What societal taboos are still mostly unexplored, in your opinion?

Well, just basic expression of feelings. Is that weird? ‘How are you? Fine.’ We’re on auto-pilot, and then we complain about [a] lack of connection and compassion. I wish people were more honest and unafraid to talk about their humblest feelings. Society does a great job of ostracizing people. And technology hasn’t helped. Yes, we’re connected but we’re not connecting. There is a real lack of acknowledging the fact that we are one. On an energetic level, on a cellular/DNA level, on a ‘we share the planet at the same time (how miraculous!)’ level.

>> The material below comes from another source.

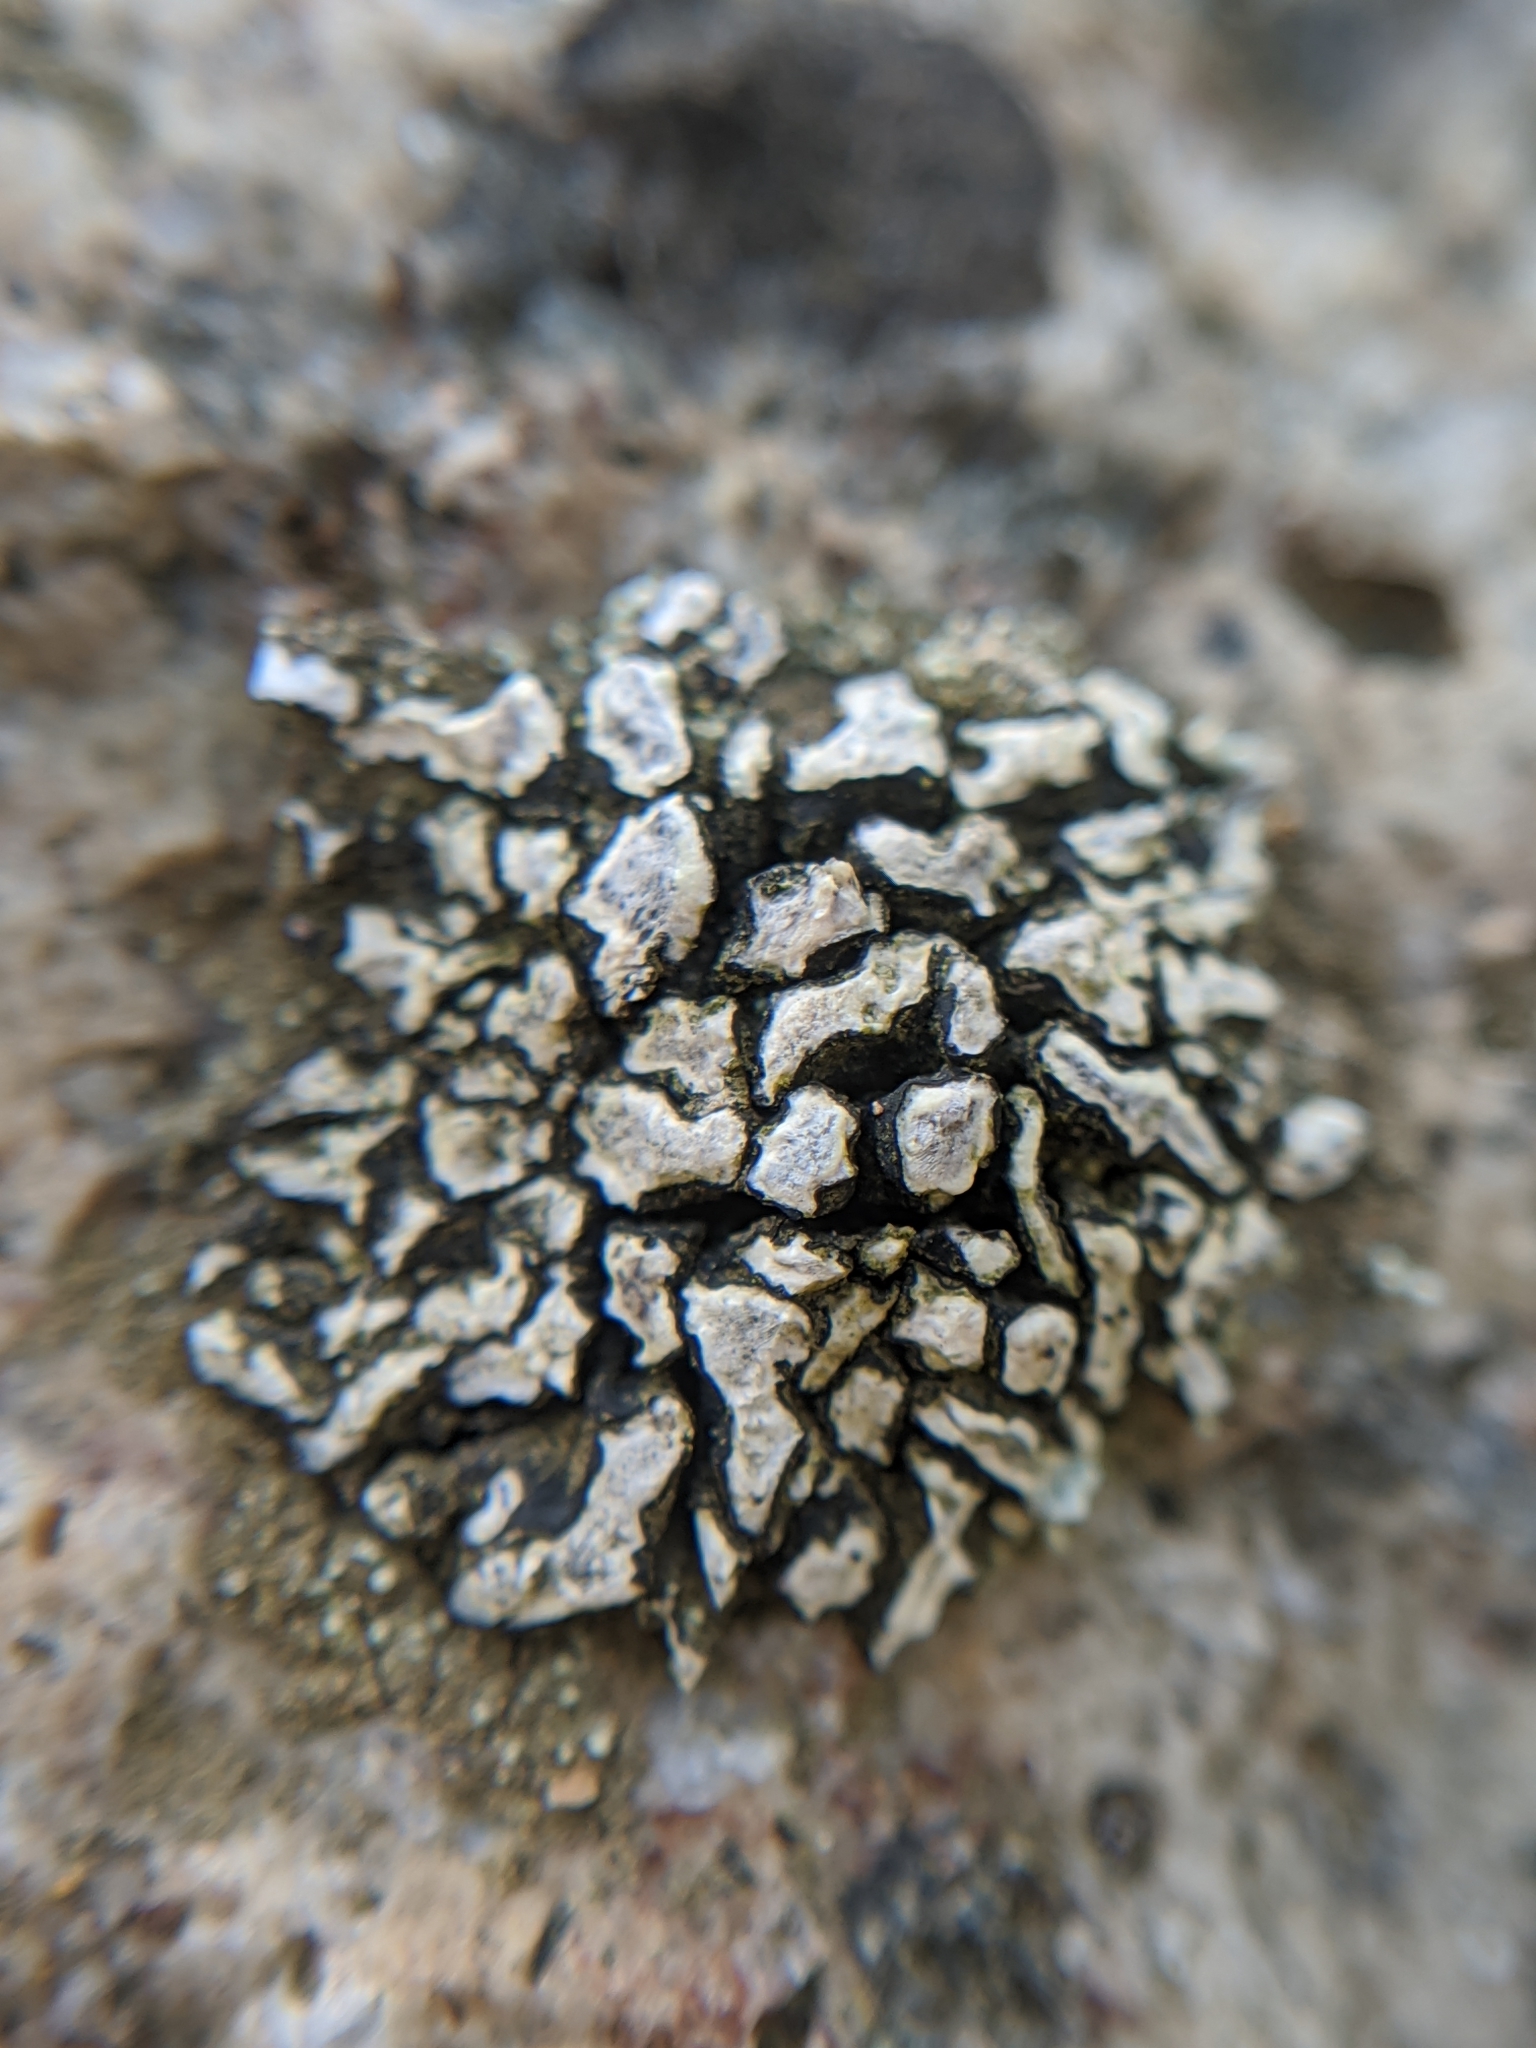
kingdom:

In the scheme of infinity, we live such short lives and yet we’re all too scared to be open about the real stuff. When we see someone on social media take the shirt off their back and give it to a homeless guy, we are all moved beyond words. But then the next day, we walk past the homeless guy. We are all connected! Each and every one of us. We are part of nature. Not above it. We are one. This should make us less afraid to open up. But I get it. It’s hard to see the wood for the trees.

There’s an extremity to your performance, in the way it captures how grief and panic can both capture the body in this primal way. How did you go about capturing the physical experience of extreme emotion in such an outward, visceral way?

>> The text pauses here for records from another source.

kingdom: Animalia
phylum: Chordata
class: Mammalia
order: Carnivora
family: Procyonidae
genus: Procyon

Look, the writing was so good that it was very clear to me from the outset. I didn’t really think about it much. I tried not to think about it. I have grieved. I know how hideous it feels. More than anything, I think I pushed those moments away ’til action was called. Then I got myself out of the way and let it spill out. It was less technical and more just immersing myself in the honesty of the moment.

Some of the film’s most visceral stuff comes from the emotional abuse witnessed on screen, in any and all directions. Annie’s both the target of it (Steve’s unwillingness to listen to her) and the victimizer (against Peter), so how did you negotiate that in your own approach to the material?

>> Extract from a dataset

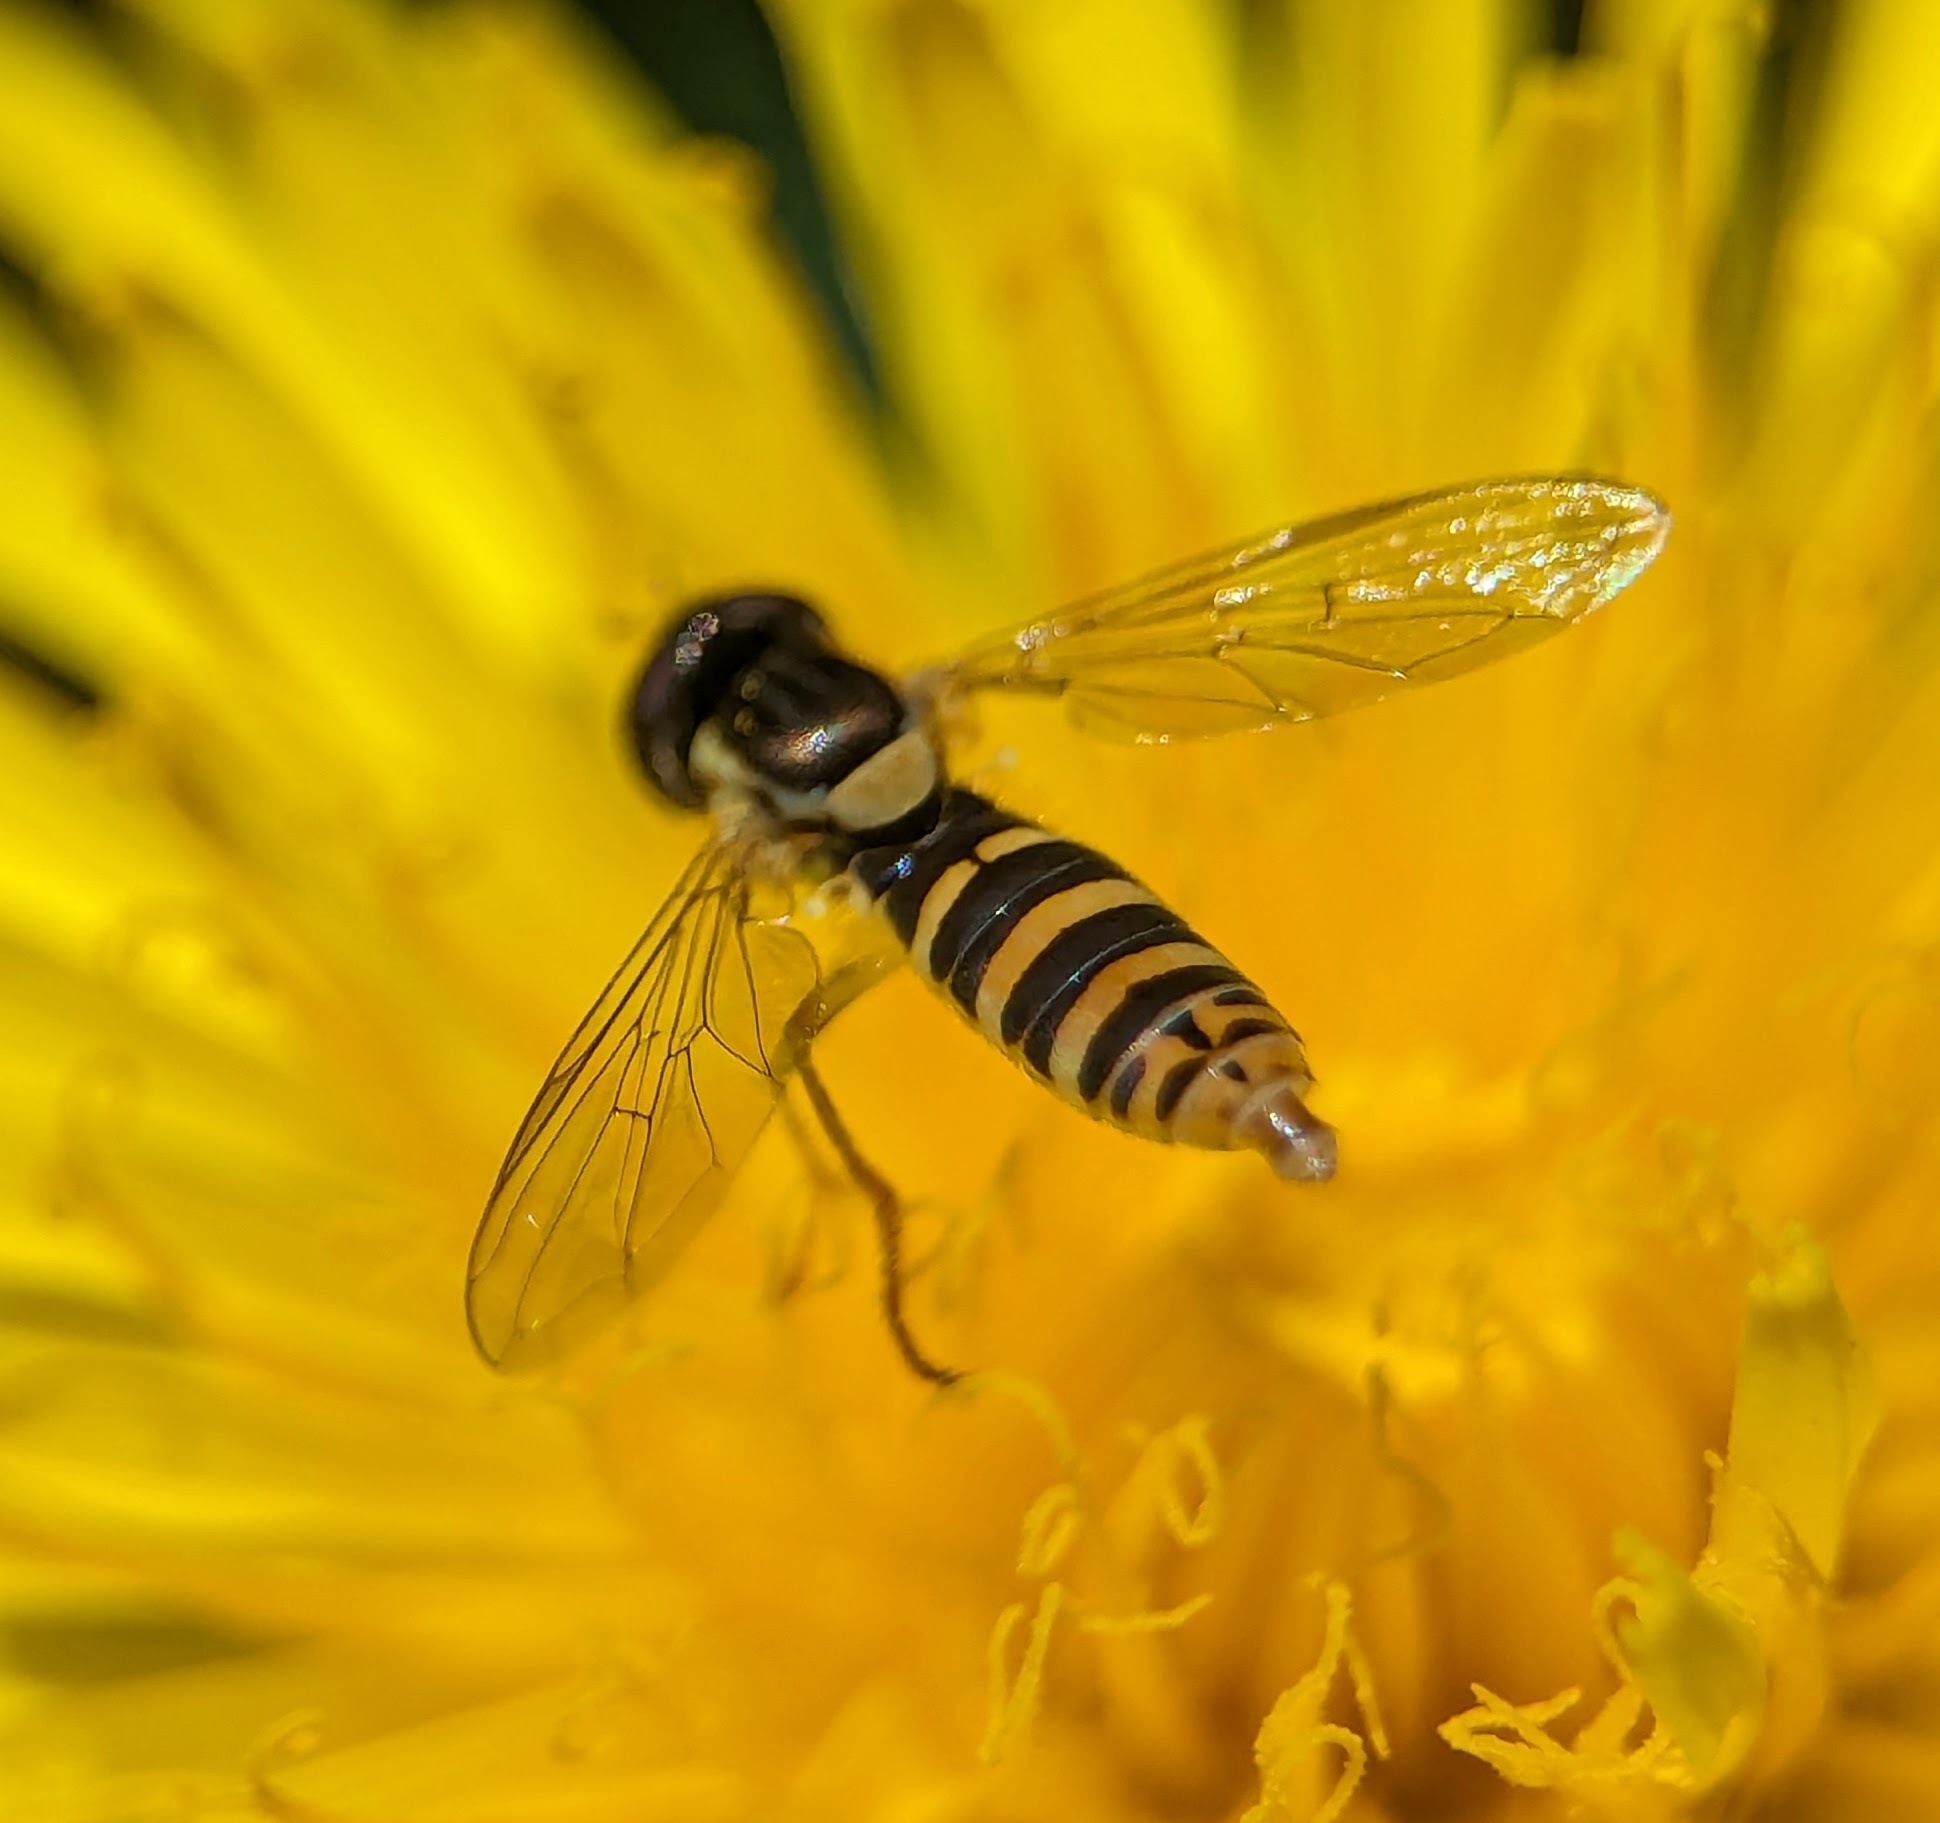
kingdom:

We didn’t rehearse much. We talked a little about each scene in a bare hotel conference room before we started at the beginning of the shoot. Ari, our incredibly talented writer/director, sent me copious amount of notes on character and backstory which I read once.

As well as the script being well written, to me, it was extremely loud in what it was saying between the words. What was unspoken in that house. All the toxic energy Annie had lived with her entire life before this moment of expressing the resentment and grief and rage you see onscreen.

This is a woman who experienced familial emotional abuse herself her entire life. She had been holding it in forever. When the worst happens, she cracks open and she cannot help who her anger is directed at. It needs to come out and shift and flow. All energy does. She does love her son, but she is in too much pain to help him. Sadly, he is in her direct firing line when it spews out of her.

hereditary minatures Performance of the Year: Toni Collette Brought Our Deepest Family Fears To Nightmarish Life

You very likely got a much closer look at Annie’s artwork on set than Aster frequently allows through the film. What, if anything, did you take away from her based on that aspect of the design?

It was beautiful and meticulous. Just so much detail and accuracy. Her miniature work is both her attempt to understand her life and is, therefore, therapeutic. But it’s also her way of attempting to control her life and all that she knows deep down is wildly out of control.

What have the people close to you made of the film and you in it, if they’ve seen it?

They were blown away. They see it as the poetic and artful piece that it is. They also see a study on grief which is almost too much to bear.

Which is scarier: a kid who sees dead people, or a kid who is maybe possessed by an ancient dark force?

Ha! The latter. Darkness takes it to a whole new level of fear.